| What you will do |
Transcribe precisely those lines of the listing that fall between the line containing "Bloomberg View" and the last line, inclusive of both.

Information provided Block Start

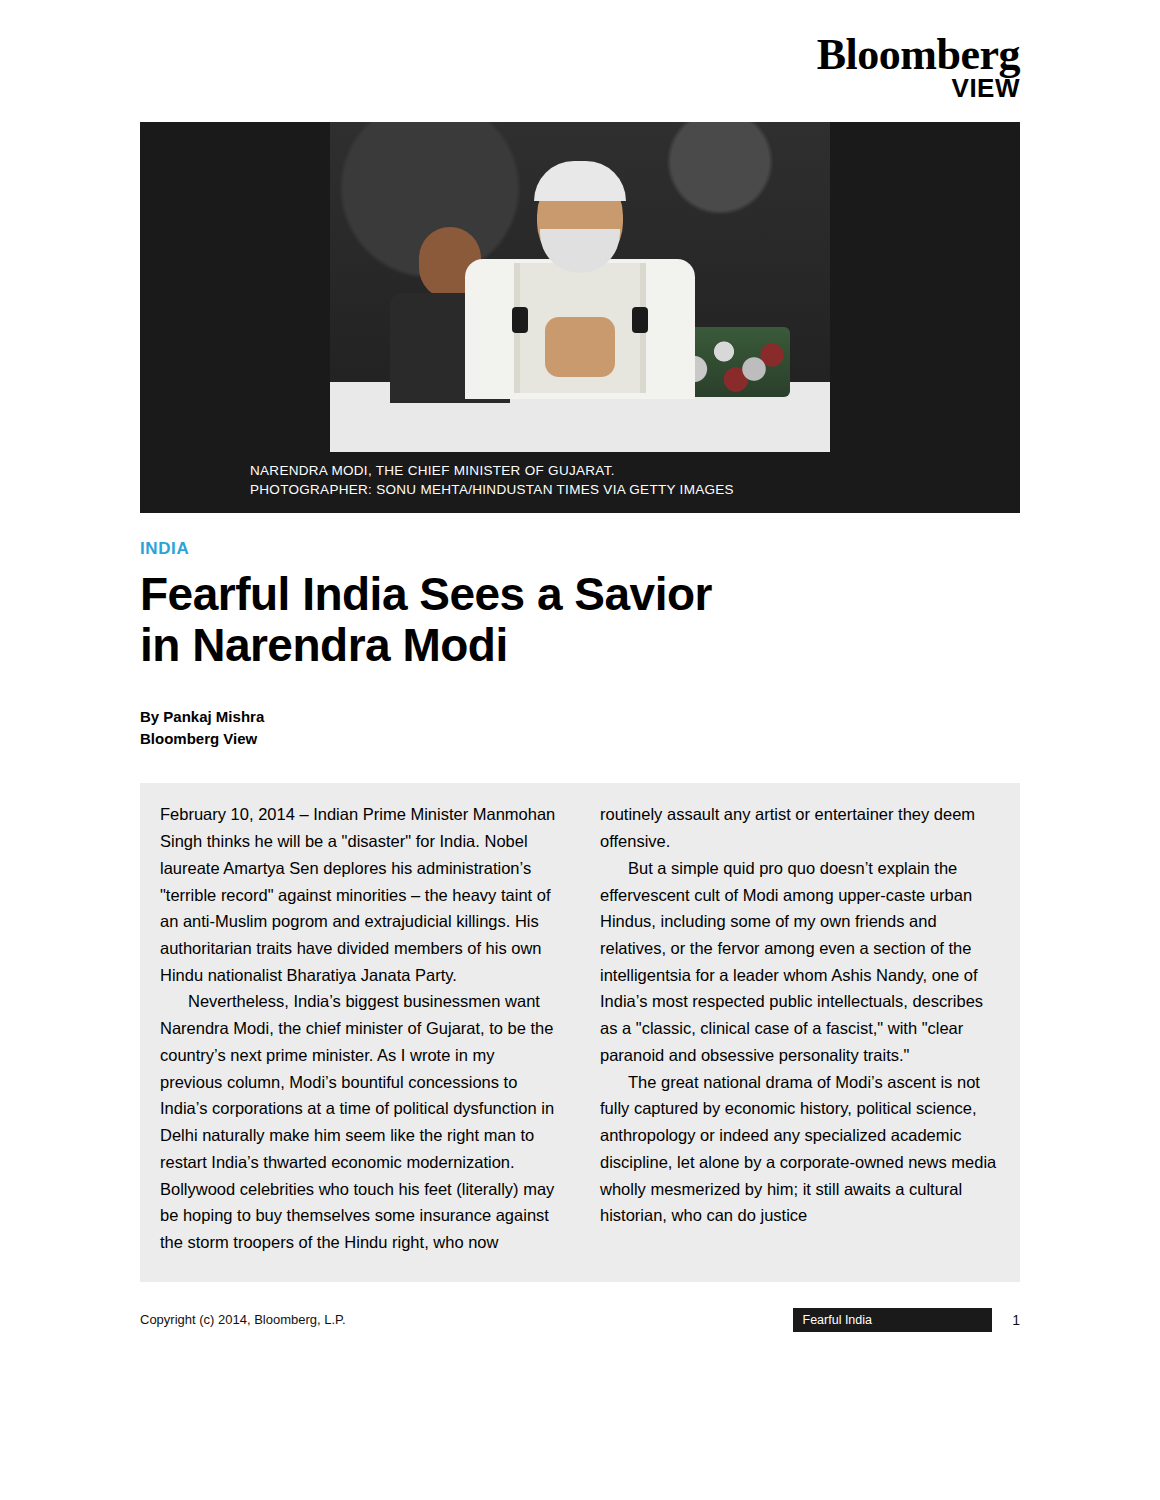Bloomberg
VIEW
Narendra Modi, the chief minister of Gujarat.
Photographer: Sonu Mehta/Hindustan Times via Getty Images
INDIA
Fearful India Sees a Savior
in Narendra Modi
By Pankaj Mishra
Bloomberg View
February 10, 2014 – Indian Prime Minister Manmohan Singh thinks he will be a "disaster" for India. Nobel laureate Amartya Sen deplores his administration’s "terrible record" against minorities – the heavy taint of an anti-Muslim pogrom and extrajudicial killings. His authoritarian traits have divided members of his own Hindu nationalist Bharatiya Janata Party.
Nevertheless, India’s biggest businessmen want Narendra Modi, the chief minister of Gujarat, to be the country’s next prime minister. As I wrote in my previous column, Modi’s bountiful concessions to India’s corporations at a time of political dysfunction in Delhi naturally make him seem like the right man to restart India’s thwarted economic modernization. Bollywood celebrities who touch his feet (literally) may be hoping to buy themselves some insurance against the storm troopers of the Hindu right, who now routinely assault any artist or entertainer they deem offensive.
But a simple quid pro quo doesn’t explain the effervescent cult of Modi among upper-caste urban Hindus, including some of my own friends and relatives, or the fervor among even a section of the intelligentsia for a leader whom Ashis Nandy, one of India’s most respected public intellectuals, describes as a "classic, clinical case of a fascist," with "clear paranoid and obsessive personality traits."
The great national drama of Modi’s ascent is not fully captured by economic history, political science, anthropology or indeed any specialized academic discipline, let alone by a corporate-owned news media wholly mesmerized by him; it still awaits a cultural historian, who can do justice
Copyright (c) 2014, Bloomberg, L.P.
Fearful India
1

Information provided Block End

| Solution for this exercise |
Bloomberg View
February 10, 2014 – Indian Prime Minister Manmohan Singh thinks he will be a "disaster" for India. Nobel laureate Amartya Sen deplores his administration’s "terrible record" against minorities – the heavy taint of an anti-Muslim pogrom and extrajudicial killings. His authoritarian traits have divided members of his own Hindu nationalist Bharatiya Janata Party.
Nevertheless, India’s biggest businessmen want Narendra Modi, the chief minister of Gujarat, to be the country’s next prime minister. As I wrote in my previous column, Modi’s bountiful concessions to India’s corporations at a time of political dysfunction in Delhi naturally make him seem like the right man to restart India’s thwarted economic modernization. Bollywood celebrities who touch his feet (literally) may be hoping to buy themselves some insurance against the storm troopers of the Hindu right, who now routinely assault any artist or entertainer they deem offensive.
But a simple quid pro quo doesn’t explain the effervescent cult of Modi among upper-caste urban Hindus, including some of my own friends and relatives, or the fervor among even a section of the intelligentsia for a leader whom Ashis Nandy, one of India’s most respected public intellectuals, describes as a "classic, clinical case of a fascist," with "clear paranoid and obsessive personality traits."
The great national drama of Modi’s ascent is not fully captured by economic history, political science, anthropology or indeed any specialized academic discipline, let alone by a corporate-owned news media wholly mesmerized by him; it still awaits a cultural historian, who can do justice
Copyright (c) 2014, Bloomberg, L.P.
Fearful India
1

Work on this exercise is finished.